■ What is expected:
Count the lines below that contain the word "chart" and reply with that number alone.
### Data shown ###
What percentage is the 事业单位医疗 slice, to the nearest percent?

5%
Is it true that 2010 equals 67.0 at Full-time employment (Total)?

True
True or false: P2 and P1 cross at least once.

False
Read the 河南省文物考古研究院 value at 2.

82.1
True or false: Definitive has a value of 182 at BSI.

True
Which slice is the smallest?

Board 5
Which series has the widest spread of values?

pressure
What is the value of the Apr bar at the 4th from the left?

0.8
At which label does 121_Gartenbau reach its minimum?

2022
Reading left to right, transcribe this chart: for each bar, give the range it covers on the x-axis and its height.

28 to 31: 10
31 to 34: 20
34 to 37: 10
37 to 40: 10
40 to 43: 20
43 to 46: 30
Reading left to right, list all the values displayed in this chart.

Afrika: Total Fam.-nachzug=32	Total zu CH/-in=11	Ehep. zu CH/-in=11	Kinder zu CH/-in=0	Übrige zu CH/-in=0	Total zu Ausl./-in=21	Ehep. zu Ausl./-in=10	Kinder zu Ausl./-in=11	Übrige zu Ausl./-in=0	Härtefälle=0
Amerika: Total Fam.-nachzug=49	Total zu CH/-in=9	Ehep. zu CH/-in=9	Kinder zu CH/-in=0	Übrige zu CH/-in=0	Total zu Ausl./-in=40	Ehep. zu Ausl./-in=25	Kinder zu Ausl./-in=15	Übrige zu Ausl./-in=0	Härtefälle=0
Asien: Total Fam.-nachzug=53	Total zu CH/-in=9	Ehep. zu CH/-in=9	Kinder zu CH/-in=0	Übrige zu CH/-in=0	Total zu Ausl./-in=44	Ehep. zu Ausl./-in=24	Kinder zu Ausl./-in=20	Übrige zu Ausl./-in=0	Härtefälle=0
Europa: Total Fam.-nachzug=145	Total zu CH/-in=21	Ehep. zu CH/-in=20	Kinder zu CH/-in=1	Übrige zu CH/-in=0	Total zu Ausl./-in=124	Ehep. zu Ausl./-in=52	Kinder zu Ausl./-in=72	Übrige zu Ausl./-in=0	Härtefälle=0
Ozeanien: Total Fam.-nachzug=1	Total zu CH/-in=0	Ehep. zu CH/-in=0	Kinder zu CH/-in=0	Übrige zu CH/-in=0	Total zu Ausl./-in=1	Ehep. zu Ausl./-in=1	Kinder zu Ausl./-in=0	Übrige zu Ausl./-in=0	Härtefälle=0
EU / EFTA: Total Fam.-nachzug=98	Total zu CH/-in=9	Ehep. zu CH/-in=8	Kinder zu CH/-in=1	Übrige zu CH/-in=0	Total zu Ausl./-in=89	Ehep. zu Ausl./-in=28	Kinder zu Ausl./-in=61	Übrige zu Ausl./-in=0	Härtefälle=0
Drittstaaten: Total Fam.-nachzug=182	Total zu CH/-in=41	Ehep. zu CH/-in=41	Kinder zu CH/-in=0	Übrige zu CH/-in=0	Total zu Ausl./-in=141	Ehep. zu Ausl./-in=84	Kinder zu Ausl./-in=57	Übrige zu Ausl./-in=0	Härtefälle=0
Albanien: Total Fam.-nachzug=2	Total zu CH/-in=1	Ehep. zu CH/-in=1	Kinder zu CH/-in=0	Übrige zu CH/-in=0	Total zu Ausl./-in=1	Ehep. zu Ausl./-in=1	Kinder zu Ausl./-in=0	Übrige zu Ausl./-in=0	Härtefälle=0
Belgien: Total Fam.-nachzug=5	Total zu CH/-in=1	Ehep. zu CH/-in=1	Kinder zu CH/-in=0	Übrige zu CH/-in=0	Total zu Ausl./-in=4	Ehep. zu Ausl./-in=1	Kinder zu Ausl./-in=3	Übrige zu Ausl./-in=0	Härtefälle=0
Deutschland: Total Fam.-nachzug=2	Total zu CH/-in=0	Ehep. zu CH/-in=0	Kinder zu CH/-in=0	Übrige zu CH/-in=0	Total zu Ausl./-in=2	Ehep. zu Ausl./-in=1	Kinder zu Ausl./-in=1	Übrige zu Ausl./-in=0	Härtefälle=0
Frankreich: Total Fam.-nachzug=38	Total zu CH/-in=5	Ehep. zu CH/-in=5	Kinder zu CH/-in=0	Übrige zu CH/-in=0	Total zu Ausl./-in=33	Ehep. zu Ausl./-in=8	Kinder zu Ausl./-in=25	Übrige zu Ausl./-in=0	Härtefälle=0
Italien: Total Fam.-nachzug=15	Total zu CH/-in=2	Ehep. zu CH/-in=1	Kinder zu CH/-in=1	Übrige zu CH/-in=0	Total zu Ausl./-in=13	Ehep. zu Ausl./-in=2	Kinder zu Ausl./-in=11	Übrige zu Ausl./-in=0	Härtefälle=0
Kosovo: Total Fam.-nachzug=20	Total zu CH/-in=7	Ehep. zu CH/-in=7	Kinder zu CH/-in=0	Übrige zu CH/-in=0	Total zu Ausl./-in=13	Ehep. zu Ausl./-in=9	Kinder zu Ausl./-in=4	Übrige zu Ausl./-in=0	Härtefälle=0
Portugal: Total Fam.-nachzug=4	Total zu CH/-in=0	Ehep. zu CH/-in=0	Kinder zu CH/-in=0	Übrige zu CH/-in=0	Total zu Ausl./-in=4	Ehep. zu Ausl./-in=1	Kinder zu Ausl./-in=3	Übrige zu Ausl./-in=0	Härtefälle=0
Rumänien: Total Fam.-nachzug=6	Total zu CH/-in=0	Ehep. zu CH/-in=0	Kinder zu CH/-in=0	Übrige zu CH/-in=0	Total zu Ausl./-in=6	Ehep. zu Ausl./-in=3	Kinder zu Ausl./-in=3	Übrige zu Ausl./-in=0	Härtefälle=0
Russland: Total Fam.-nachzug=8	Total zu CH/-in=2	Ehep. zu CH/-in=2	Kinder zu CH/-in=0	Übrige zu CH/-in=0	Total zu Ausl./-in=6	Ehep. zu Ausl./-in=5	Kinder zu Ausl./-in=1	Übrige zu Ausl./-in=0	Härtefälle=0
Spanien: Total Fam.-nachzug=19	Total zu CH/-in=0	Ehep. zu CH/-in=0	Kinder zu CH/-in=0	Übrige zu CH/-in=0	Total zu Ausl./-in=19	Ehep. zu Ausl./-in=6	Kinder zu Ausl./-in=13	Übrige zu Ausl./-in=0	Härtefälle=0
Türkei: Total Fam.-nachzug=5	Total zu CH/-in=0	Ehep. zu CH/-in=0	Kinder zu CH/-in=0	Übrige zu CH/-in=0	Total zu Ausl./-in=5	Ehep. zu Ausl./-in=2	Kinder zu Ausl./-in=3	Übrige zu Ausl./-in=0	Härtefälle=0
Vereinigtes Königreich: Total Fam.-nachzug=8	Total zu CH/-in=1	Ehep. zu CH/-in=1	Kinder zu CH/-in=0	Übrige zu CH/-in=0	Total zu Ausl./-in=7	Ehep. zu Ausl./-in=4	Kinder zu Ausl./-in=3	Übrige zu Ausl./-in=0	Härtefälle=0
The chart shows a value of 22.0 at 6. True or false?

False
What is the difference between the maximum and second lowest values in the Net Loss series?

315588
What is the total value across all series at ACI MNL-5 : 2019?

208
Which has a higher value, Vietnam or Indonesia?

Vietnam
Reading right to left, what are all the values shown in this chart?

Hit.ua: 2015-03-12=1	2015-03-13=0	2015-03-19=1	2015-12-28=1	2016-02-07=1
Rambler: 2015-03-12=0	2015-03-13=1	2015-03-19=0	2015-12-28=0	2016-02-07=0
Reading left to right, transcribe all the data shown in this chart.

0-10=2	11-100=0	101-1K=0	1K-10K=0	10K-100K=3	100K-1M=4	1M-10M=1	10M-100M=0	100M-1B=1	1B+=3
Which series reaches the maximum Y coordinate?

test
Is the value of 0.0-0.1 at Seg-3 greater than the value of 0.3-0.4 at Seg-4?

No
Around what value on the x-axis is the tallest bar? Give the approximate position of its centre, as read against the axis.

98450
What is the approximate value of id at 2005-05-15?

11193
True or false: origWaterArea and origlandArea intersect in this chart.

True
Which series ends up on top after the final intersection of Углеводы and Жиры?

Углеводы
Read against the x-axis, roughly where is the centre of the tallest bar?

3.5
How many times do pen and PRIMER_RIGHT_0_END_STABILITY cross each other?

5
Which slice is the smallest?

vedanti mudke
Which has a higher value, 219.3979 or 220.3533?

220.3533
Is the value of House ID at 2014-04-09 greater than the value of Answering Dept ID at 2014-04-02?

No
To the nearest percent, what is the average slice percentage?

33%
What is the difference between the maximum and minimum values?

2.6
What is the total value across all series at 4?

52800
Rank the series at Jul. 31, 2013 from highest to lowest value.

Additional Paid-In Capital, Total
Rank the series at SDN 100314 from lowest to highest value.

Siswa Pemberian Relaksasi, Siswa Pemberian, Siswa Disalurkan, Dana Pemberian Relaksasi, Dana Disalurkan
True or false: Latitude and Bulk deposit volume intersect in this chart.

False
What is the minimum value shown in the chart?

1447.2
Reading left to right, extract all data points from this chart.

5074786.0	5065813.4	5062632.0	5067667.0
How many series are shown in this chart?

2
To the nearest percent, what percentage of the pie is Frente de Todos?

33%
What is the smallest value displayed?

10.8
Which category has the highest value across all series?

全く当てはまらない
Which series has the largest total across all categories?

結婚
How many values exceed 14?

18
###
■ Solution to this problem:
10